At the same time, some climate scientists were increasingly discussing solar geoengineering, the idea of injecting sun-reflecting chemicals into the atmosphere to cool the planet in the face of runaway warming. In 2021, the National Academies of Science released a report on a possible research agenda for that technology.
Scientific discussion of geoengineering galvanized people concerned about chemtrails and cloud-seeding, who saw the ideas as linked. Conspiracy theorists, including prominent figures such as Robert F. Kennedy Jr.’s former running mate, Nicole Shanahan, now claim that solar geoengineering is already happening, and that it’s being funded by the federal government.
Last week, an Oklahoma man was accused of vandalizing a weather station radar, in an attack that the station said may be related to fears of government manipulation of the weather.
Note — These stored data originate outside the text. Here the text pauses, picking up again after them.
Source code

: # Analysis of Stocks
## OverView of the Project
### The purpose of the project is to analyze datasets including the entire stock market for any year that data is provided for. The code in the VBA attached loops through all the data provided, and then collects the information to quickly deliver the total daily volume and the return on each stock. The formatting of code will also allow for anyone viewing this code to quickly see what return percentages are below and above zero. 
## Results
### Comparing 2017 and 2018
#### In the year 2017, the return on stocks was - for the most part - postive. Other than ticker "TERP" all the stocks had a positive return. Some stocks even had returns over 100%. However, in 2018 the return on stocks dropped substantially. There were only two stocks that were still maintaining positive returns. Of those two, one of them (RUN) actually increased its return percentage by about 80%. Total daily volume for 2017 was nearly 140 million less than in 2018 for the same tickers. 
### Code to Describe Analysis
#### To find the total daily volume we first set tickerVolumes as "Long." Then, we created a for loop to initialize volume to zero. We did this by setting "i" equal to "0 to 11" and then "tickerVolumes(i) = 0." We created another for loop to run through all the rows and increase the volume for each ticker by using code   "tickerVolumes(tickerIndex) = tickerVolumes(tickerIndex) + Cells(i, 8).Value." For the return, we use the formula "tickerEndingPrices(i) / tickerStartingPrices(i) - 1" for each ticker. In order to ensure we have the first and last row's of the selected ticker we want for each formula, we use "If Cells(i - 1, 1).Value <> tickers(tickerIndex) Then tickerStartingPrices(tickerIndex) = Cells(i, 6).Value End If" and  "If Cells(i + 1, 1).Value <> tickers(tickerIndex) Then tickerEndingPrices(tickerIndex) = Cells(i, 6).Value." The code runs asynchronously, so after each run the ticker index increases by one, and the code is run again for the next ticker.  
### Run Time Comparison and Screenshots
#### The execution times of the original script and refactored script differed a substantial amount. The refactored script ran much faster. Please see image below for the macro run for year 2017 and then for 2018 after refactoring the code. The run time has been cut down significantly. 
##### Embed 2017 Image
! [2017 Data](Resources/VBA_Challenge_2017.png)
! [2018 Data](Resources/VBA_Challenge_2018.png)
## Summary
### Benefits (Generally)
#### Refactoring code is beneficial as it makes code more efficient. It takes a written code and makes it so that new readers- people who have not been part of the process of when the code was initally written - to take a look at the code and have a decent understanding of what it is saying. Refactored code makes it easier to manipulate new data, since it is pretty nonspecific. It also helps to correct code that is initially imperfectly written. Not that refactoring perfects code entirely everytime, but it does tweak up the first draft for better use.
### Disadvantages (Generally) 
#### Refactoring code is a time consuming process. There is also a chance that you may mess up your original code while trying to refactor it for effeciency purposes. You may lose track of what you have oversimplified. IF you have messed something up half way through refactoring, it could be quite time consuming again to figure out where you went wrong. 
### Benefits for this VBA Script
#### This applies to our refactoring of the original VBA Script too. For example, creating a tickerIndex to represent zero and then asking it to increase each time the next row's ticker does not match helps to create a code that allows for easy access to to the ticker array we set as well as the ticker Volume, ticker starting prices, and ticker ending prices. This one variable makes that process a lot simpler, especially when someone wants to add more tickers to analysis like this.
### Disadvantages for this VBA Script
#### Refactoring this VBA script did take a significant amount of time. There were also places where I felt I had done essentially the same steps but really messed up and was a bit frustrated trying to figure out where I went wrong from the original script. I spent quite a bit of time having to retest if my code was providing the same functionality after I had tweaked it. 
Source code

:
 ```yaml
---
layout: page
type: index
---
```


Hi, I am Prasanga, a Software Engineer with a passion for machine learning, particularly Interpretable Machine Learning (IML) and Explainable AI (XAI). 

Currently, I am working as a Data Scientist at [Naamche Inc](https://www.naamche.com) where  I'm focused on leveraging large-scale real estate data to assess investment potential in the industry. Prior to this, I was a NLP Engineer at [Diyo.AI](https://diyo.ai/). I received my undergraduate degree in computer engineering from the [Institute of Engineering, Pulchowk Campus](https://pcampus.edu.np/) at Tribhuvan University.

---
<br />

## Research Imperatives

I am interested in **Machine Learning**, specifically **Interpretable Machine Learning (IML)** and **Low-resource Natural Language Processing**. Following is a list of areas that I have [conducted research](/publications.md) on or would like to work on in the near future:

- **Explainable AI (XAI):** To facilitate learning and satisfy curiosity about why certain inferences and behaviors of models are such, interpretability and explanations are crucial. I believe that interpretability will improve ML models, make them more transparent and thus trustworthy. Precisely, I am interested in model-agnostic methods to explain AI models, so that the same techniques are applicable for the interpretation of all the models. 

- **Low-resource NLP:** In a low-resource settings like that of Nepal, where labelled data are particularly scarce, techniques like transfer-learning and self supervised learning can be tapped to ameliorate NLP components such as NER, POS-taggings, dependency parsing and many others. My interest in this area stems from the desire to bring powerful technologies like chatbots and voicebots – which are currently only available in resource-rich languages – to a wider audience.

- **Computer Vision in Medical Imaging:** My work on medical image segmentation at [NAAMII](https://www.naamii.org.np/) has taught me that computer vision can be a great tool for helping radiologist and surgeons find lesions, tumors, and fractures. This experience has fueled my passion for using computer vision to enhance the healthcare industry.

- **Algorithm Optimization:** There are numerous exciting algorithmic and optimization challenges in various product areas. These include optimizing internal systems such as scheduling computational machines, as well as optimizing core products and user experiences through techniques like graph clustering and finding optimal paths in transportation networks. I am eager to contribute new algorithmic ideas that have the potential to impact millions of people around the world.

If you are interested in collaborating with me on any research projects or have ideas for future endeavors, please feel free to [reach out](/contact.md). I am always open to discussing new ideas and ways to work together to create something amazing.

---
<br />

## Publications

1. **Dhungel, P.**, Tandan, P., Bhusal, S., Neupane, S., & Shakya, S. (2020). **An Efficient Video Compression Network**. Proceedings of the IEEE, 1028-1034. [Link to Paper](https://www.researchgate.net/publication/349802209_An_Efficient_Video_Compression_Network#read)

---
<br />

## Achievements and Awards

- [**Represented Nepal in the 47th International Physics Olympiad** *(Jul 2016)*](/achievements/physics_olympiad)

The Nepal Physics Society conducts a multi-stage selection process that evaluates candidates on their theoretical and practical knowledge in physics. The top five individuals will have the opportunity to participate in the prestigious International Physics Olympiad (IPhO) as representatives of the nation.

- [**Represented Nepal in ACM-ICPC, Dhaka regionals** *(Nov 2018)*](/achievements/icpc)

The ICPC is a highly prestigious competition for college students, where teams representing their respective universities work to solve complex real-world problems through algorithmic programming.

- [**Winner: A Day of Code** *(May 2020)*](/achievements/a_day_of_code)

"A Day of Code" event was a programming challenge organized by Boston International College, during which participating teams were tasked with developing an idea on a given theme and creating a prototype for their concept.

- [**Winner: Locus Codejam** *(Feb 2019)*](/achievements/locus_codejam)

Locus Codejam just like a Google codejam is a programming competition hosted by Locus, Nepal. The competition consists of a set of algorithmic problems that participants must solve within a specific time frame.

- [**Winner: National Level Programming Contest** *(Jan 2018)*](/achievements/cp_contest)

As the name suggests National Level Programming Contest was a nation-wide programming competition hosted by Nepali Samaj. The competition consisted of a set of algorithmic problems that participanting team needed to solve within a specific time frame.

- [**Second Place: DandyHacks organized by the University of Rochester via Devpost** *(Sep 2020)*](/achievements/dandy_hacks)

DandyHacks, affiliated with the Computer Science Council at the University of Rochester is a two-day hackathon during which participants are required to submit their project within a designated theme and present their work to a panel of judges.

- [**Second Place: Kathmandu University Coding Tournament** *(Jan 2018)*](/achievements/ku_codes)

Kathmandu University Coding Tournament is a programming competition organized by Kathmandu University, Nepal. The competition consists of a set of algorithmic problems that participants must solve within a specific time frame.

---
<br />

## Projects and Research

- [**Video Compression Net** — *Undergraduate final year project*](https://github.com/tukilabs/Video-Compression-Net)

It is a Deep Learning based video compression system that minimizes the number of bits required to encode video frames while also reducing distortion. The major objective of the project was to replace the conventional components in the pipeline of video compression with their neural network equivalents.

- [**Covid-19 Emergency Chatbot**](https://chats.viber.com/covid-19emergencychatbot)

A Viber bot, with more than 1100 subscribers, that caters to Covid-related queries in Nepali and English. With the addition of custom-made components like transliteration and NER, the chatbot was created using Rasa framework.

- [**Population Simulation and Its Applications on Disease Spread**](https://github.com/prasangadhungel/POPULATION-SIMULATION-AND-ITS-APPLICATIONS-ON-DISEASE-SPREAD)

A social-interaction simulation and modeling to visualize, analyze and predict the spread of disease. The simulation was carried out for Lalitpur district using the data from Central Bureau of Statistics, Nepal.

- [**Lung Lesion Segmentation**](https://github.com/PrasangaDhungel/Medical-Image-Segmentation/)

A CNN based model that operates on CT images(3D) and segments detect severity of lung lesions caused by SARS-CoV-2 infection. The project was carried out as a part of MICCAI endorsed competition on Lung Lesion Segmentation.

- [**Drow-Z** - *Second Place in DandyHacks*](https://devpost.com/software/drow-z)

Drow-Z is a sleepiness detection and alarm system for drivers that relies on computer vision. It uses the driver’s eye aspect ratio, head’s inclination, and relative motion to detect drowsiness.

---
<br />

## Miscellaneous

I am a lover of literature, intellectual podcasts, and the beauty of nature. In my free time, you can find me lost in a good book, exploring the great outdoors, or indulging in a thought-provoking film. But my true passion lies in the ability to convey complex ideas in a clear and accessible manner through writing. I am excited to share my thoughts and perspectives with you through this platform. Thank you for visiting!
Researchers on geoengineering point out that no significant outdoor experiments or research is underway. While some scientists are receiving funding to explore these technologies, none have been deployed at a scale that would change weather patterns or the climate.
“It seems like a normal environmental concern, with a lot of the tone and words that are consistent with how people worry about the environment — except that it’s about something that’s not happening,” said David Keith, a professor of geophysical sciences at the University of Chicago who studies solar geoengineering.
Many of the theories, researchers say, are rooted in some small kernel of truth: Some countries have historically devoted resources and money to weather modification experiments, and there is a push to further research geoengineering. That kernel, though, has been stretched into unrecognizable claims.
The psychology behind these conspiracy theories is twofold, experts say. On the one hand, conspiracy theories help take something as uncertain and variable as the weather and make it feel controllable. “People can think, ‘Oh well this horrible thing happened because some rogue company was seeding the clouds,’” said Dustin Tingley, a professor of public policy at Harvard University and the co-author of the 2017 study.
At the same time, extreme weather events are becoming more intense and frequent because of human-caused climate change. Some long-term deniers of that well-established process have been more likely to blame chemtrails or cloud-seeding than to reconsider the climate-altering effects of fossil fuel emissions. “There’s this desire to shift the blame away from ourselves and the way we live onto someone else,” Tingley said. “And that’s a very common thing.”
As states work to ban geoengineering activities, one question is what comes next. Airplanes — even those flying through Florida — will continue to leave harmless contrails visible in the sky. Floods and hurricanes will keep occurring, despite conspiracy theorists’ ardent belief that they can change that.
“If I’m right about any of this,” Tingley said, “they’re going to put in these bans and nothing is going to happen.”